History About Tzaneen

Tzaneen proudly boasts being the cleanest town in all of the Limpopo Province - confirmed by the government of South Africa. The view from Tzaneen town is spectacular, with the Wolkberg (Cloud Mountain, as the locals call it) framing the lush vegetation and picturesque scenery surrounding the town. The Olifants River runs alongside the town, providing it with plentiful water, which contributes to making the region an abundant producer of fruit and vegetables.

How did Tzaneen come about?

Based on written documents and stories handed down from generations, Tzaneen was originally known as Tsaneng. Parts of Tsaneng were Mayland, Piesangkop, Hansfontein, and the south side of Westfalia. After the English and Dutch arrived in South Africa, Tzaneen become a melting pot of different people and a diversity of cultures.

The Original Residents

Tzaneen residents were originally the Sotho and Shangaan. The Tzaneen Living Museum that is in the midst of the Hans Merensky Nature Reserve showcases their way of life and culture. Just walking through the museum, you’ll find out how life was for them before and during the colonisation period.

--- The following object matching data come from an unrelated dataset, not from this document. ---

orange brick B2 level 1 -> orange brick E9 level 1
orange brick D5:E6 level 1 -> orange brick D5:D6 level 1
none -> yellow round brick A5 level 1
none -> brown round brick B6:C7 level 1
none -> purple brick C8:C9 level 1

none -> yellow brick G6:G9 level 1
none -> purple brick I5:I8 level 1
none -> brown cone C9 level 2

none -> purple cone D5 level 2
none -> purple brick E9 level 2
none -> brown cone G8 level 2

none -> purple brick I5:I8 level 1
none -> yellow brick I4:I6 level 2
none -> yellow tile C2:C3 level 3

When the railway train network put a station in Tzaneen in 1912, Tzaneen became known as a town. An historical landmark is the 1892 Agatha building, now known as The Coach House Hotel, which was erected long before the train station was constructed. It was the last staging post for travellers going to Thabina, the Lowveld, and Leydsdorp. Travellers passed Tzaneen on their way to Pietersburg (now called Polokwane) where there was heavy mineral mining. It was like a gold rush at the time except that the precious booty was in minerals.

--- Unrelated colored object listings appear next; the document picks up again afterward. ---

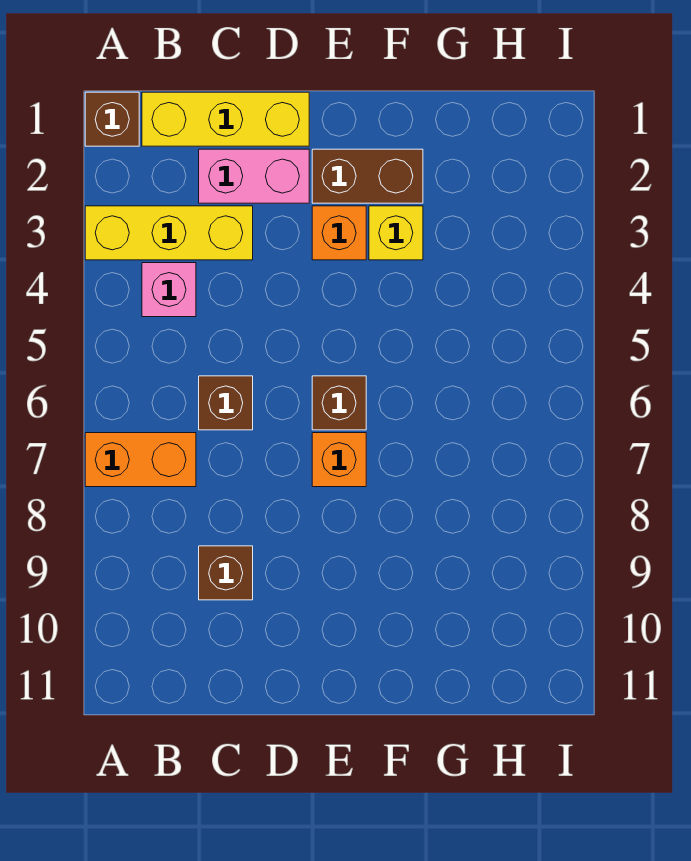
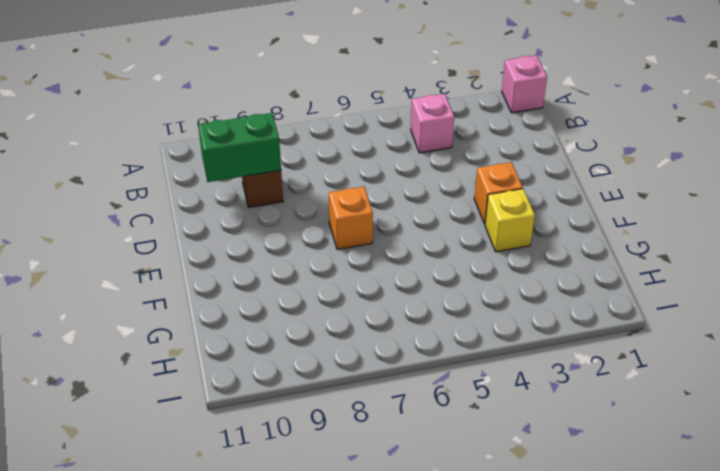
pink brick A1 level 1 -> brown brick A1 level 1
green brick C9:C10 level 2 -> none
none -> yellow brick A3:C3 level 1
none -> orange brick A7:B7 level 1
none -> yellow brick B1:D1 level 1

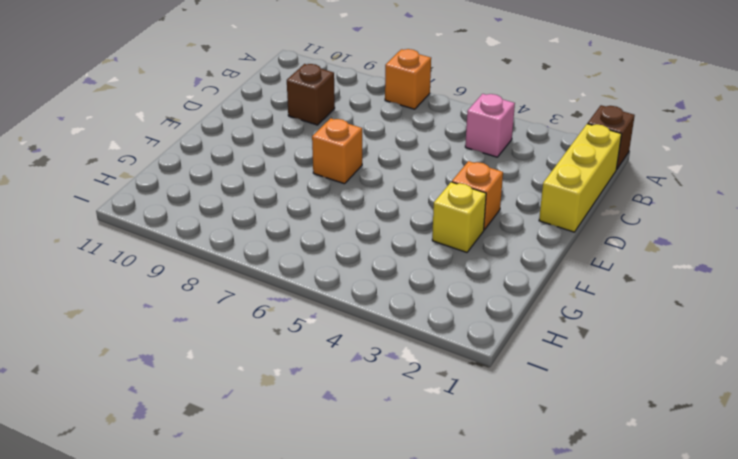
orange brick A7 level 1 -> orange brick A7:B7 level 1
none -> yellow brick A3:C3 level 1
none -> pink brick C2:D2 level 1
none -> brown brick C6 level 1

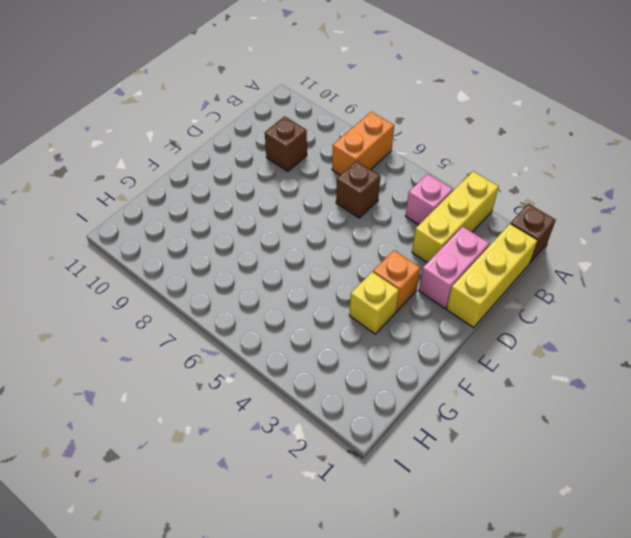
none -> brown brick E2:F2 level 1
none -> brown brick E6 level 1
none -> orange brick E7 level 1

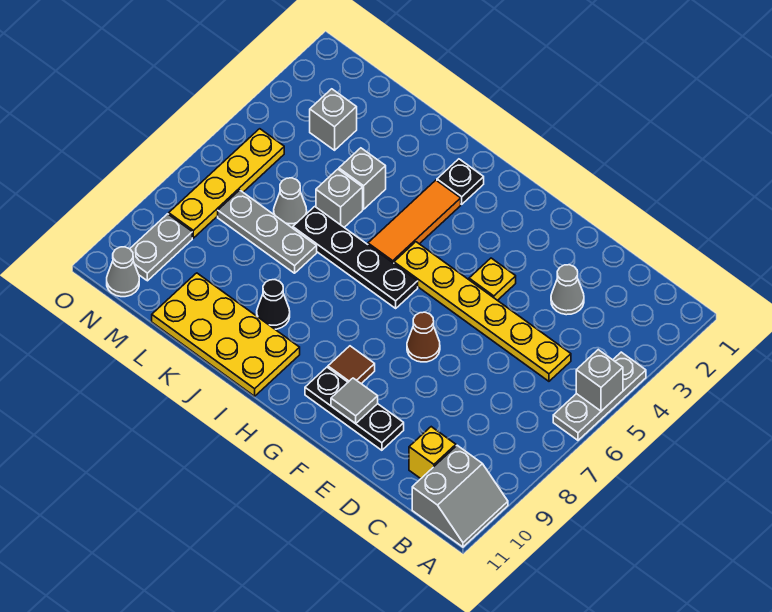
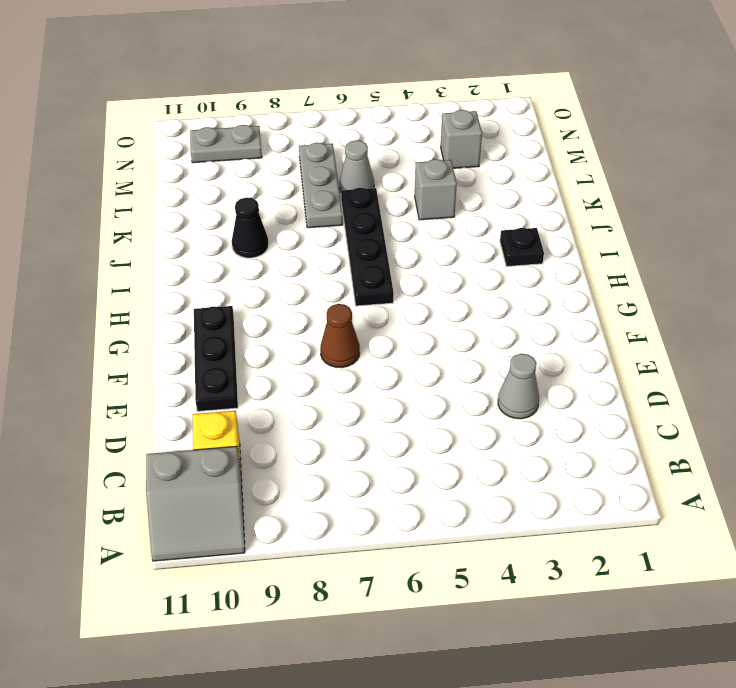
none -> grey plate A4:A6 level 1
none -> yellow plate C5:H5 level 1
none -> yellow plate F4 level 1

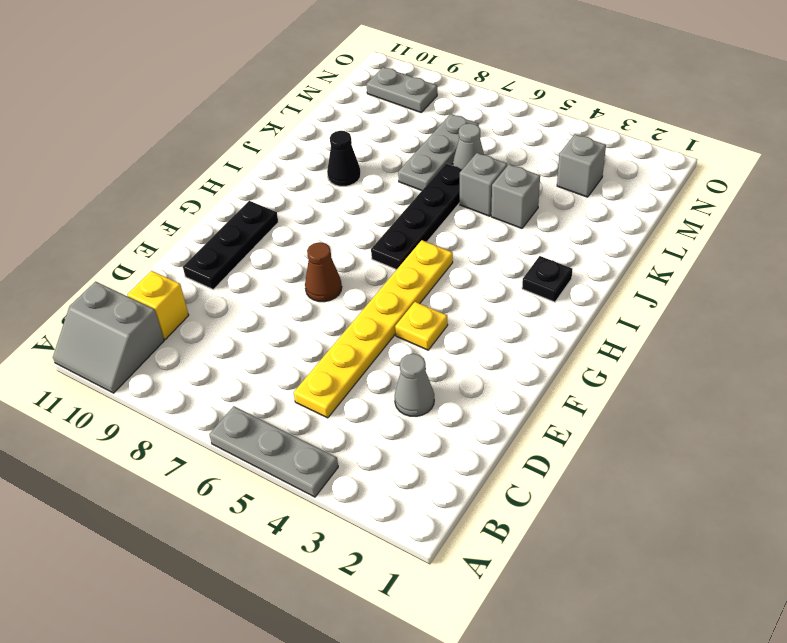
none -> brown tile G9 level 1
none -> orange tile I3:I5 level 1
none -> yellow plate I10:L11 level 1

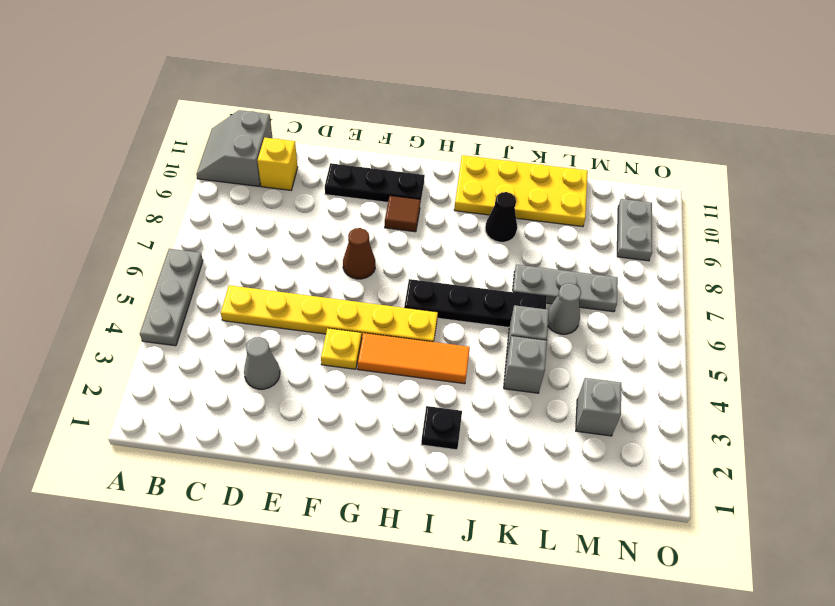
orange tile G4:I4 level 1 -> orange tile I3:I5 level 1
none -> yellow plate N5:N8 level 1
none -> grey cone N11 level 1
none -> grey brick A5 level 2

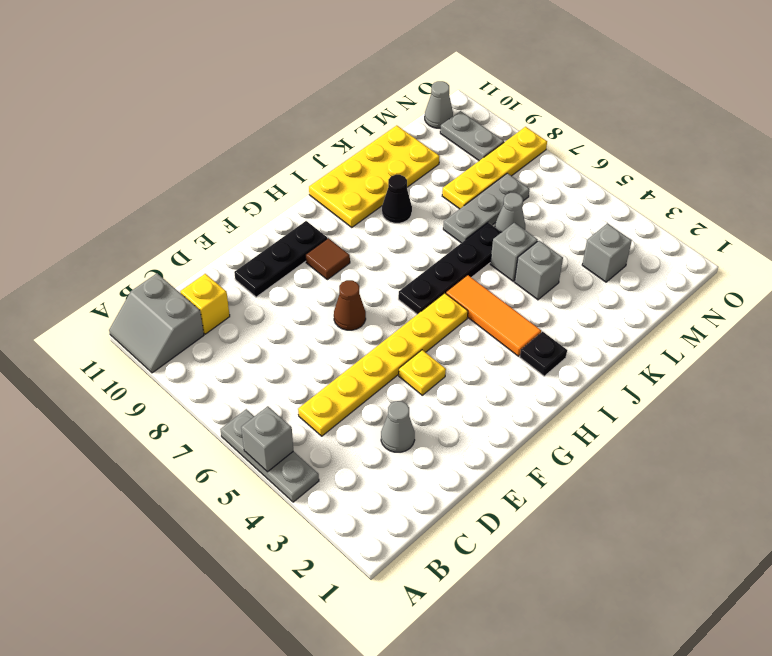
yellow plate L8:O8 level 1 -> yellow plate N5:N8 level 1
none -> grey tile F10 level 2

Most of the history of Tzaneen revolved around the coach loop which was often rough and arduous. It was like the South Africa version of the Wild West where there was looting, robberies, guns and thugs, even one legendary story of an assailant turning out to be a (deceptively brave) little old lady.

Who’s In Charge Now?

It was in June 2011 that elections took place where Dikeledi Josephine Mmentle was elected Mayor of Tzaneen municipality. It was a landmark victory because the previous mayor, OJ Mushwana held the position for the past 16 years or since 1994. Josephine Mmentle is also the regional chairperson for the African National Congress Women’s League or ANCWL. She is the second mayor of Tzaneen since democracy was introduced in 1994.

Josephine Mmentle also ran without any opposition, which is testament to her grit and clout among the residents of Tzaneen. Her vision for Tzaneen is to improve the economy and establish basic needs for all households, not just in the town of Tzaneen but in the entire Limpopo district.